# Task requirements:
(A) In the conference notes below, why could the writer not really visit the poster and demo presentations? Answer in one to three sentences.
(B) In the conference notes below, how did Yan Xiao give the second presentation?
(C) Continue the conference notes below, starting after their final sentence.

# Study text:
■ ■ ■ ■ ■ ■ ■
This was a fake panel where each participant has made a short presentation of his views or of someone else's views. The technology behind are Reactive Rooms (or roomware) and Wearable Computers. Functionalities are encapsulation (as I understand it: beeing part of a whole) and augmentation (having more information and more processing power at hand).
Lucy Suchmann presented Steve Man's provocative research on wearable computing applied to personal video capture and diffusion. Steve Man has now moved from MIT to Toronto for a House of the Future project (or maybe that was the project at MIT I cannot remember). From the ethical viewpoint, Steve Man's vision is that in an environment where we are monitored by objects and by other through video, privacy can be traded for utility.
One question asked was: is research in that field was more than incantations seeking for new applications for the underlying technologies? I can try to reformulate like this: now that every one has got his PC, how to make people buy more than one PC ? I still do not know the answer...
Papers in this section were explicit field studies: two in a medical setting and one at a mechatronic devices constructor.
For the second presentation, the speaker, Yan Xiao, was joined by phone in the US. He made a distance presentation, asking a student volunteer to change slides. Curiously he was loudly applaused, as if his performanced was enhanced by the distance.
All of these studies always evolve around the same concepts, but still without common vocabulary/methodology. Key concepts are:
I could not really visit the poster and demo presentations as I had to present my poster. During the 2 hours I made an intensive demonstration to 5 or 6 people (got some of their cards).
It seems that my ideas have been welcomed even if nearly anyone could describe me a work he had done in the past or others had done with similar concerns. The most original part of my work seems to be the specification of documents with contracts attached to fragment instances (and not based on a document class). That's what I call a bottom-up approach. These discussions gave me ideas I should write about in another place. Paul Dourish also asked me if I had published anything, which makes me think I should submit something to the next CSCW conference as soon as my document farm prototype is ready. Now, I remember I have forgotten to talk to him about the CIDE paper, I will send it to him...
■ ■ ■ ■ ■ ■ ■
# Listed entries:
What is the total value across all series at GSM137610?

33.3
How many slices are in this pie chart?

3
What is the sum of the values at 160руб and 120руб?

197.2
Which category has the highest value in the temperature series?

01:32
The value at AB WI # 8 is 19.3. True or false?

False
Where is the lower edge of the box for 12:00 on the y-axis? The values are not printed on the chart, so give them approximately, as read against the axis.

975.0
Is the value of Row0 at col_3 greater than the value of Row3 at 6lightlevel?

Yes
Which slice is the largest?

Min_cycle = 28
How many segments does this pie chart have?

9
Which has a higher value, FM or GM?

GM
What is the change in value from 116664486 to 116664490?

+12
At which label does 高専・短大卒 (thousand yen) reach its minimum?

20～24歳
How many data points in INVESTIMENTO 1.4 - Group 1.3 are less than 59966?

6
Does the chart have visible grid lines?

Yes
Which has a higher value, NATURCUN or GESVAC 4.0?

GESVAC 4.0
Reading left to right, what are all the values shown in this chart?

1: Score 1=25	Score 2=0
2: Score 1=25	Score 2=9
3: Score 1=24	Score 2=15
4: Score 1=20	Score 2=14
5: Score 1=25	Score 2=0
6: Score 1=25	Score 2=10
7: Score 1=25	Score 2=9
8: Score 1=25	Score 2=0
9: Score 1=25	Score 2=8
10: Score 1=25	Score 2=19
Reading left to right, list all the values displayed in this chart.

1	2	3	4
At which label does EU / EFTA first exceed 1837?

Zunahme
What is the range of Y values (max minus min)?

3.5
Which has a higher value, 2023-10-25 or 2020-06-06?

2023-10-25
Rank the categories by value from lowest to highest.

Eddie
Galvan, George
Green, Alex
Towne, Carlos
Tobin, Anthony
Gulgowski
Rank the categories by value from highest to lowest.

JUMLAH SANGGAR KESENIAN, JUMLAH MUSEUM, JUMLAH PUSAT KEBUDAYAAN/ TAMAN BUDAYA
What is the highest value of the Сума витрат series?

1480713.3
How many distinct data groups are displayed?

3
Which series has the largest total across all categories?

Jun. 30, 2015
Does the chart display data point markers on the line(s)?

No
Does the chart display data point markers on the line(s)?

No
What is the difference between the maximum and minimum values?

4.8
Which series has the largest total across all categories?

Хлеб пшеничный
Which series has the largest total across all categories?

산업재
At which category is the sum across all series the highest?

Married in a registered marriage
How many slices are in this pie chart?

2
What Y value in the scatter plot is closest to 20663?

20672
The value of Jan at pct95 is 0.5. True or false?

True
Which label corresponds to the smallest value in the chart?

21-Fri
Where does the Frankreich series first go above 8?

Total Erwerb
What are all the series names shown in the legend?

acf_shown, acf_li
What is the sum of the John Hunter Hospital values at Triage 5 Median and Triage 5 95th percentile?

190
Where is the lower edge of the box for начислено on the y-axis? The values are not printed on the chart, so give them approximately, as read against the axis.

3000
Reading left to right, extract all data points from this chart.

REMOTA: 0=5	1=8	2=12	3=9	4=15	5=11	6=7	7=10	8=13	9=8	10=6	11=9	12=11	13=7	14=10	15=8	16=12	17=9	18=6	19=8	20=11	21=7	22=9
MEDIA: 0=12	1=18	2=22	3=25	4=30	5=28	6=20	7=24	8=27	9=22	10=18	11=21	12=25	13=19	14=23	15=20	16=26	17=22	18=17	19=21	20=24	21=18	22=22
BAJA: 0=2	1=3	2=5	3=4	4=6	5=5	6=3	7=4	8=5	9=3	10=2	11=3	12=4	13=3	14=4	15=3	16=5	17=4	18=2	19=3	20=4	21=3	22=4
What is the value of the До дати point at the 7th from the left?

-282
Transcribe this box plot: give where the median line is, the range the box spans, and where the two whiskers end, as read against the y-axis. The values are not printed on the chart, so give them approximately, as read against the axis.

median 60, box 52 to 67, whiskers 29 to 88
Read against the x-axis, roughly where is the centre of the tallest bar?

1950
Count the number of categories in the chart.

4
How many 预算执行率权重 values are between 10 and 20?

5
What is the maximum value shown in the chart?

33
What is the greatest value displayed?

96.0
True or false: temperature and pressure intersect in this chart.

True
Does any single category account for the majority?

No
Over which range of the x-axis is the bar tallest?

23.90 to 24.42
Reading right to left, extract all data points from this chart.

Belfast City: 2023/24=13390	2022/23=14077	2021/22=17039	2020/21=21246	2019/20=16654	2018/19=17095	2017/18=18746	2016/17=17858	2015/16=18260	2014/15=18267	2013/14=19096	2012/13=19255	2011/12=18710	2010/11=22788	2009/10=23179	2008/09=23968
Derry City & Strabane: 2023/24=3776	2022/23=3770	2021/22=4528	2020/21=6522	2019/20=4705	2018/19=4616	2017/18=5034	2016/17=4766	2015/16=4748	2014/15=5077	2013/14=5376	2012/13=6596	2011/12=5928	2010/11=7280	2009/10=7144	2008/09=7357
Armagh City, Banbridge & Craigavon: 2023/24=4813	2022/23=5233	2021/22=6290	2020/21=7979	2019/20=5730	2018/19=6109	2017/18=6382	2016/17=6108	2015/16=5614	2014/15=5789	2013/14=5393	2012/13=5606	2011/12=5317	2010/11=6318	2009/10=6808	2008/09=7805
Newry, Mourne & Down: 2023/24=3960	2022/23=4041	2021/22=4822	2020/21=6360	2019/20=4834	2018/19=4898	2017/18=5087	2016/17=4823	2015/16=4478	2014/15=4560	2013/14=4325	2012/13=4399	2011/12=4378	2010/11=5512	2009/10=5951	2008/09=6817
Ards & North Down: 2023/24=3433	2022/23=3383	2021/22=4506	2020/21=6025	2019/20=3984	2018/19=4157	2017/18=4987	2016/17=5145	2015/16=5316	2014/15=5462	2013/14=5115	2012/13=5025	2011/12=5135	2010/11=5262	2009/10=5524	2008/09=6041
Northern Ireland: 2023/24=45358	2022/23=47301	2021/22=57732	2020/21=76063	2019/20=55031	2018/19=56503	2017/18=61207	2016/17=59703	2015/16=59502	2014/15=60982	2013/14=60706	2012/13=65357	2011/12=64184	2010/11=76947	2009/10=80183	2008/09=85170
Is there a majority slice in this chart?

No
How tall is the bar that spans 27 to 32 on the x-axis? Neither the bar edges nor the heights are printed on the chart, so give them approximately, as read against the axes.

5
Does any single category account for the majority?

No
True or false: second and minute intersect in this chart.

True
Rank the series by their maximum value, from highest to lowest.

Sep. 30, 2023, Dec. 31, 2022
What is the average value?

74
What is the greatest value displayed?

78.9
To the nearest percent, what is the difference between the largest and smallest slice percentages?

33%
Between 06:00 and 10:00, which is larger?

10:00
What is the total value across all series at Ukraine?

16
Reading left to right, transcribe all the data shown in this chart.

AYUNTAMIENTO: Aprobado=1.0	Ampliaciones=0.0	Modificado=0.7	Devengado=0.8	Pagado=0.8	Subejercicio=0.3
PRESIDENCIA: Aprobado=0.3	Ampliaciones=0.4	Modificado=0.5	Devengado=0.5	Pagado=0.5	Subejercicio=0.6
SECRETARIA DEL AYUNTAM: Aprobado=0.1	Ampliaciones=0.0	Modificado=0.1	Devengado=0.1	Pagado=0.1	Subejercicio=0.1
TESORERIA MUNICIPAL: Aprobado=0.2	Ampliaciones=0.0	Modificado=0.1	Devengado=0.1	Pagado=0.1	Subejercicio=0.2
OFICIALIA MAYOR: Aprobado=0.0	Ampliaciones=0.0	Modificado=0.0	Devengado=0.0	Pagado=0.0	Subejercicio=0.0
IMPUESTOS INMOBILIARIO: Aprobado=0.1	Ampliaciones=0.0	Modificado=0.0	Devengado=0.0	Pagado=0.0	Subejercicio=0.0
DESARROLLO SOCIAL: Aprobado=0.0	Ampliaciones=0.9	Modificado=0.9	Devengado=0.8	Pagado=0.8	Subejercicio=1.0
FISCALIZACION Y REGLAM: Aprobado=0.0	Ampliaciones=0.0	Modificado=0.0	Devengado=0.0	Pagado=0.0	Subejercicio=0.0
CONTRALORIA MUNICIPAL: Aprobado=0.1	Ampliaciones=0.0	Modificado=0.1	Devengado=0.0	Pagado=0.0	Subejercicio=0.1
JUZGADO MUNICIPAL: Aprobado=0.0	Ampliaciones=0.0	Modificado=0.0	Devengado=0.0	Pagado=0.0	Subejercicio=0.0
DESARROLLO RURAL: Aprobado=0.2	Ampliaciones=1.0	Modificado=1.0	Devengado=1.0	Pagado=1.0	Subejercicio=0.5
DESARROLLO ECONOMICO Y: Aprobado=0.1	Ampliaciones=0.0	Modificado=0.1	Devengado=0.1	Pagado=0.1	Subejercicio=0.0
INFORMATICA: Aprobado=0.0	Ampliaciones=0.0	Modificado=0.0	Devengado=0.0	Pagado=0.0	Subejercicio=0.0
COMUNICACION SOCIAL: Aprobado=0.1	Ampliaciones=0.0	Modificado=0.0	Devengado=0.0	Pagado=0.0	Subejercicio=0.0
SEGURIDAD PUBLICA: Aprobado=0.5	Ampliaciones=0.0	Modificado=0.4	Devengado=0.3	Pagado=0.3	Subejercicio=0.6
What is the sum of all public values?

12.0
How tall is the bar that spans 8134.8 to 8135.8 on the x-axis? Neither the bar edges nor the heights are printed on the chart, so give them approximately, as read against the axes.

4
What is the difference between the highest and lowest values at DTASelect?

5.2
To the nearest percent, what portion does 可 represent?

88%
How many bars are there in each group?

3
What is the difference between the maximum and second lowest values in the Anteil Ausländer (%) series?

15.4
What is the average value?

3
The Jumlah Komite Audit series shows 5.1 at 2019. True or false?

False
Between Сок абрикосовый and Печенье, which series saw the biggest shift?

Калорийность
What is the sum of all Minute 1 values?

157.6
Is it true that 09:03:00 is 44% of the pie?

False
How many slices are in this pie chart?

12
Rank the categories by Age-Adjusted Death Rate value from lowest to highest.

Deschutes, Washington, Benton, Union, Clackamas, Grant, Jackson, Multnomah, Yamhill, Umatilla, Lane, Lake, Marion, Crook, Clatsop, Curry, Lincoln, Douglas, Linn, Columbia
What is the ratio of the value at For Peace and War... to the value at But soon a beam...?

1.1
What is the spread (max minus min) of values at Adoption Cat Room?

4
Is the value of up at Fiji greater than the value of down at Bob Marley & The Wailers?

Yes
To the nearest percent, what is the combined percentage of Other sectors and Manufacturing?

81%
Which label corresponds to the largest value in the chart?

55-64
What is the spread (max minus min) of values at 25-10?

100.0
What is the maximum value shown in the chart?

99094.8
■ ■ ■ ■ ■ ■ ■
# Outputs by task:
(A) The writer had to present their own poster. During those two hours they gave an intensive demonstration to 5 or 6 people.

(B) He was joined by phone in the US and gave a distance presentation while a student volunteer changed his slides.

(C)
A five stars restaurant in a state residence. We were dispatched by groups of 8 to 10 around round tables. Wine and food quickly warm up the ambiance. There was an after party at the conference center where the bus dropped us.
Missed that one (and that's a shame because it may have been the more computer science and HCI oriented session in the conference).
Larry Prusak from the IBM institute for Knowledge Management, Cambridge, must be touring the world with the same talk for the last 30 years, without changing a single word either he talks to managers of SME in Tucson Arizona, to CEO of big corporations in Davos, or to CSCW researchers. Just a few extracts (rephrased with my words):
And unfortunately no source was cited so that we could learn more. All we could do was to rely on the great experience of the speaker in that domain.
Kaplan and Seebeck were not here to present their paper.
The second paper was a fieldwork study of a group of snow vehicle drivers in an airport after the introduction of a new display system in their truck. It seems that this visual aid was not really adopted by the drivers who prefer to coordinate through verbal communication.
To present the last paper, Geraldine Fitzpatrick read the slide commentaries sent by email by one of the authors. It was a study of the perception of complex data sets shared by molecular bologists. Yet another study of shared objects. The originality of that study is to be based on interviews (and not video recording of joint activity as it is often the case).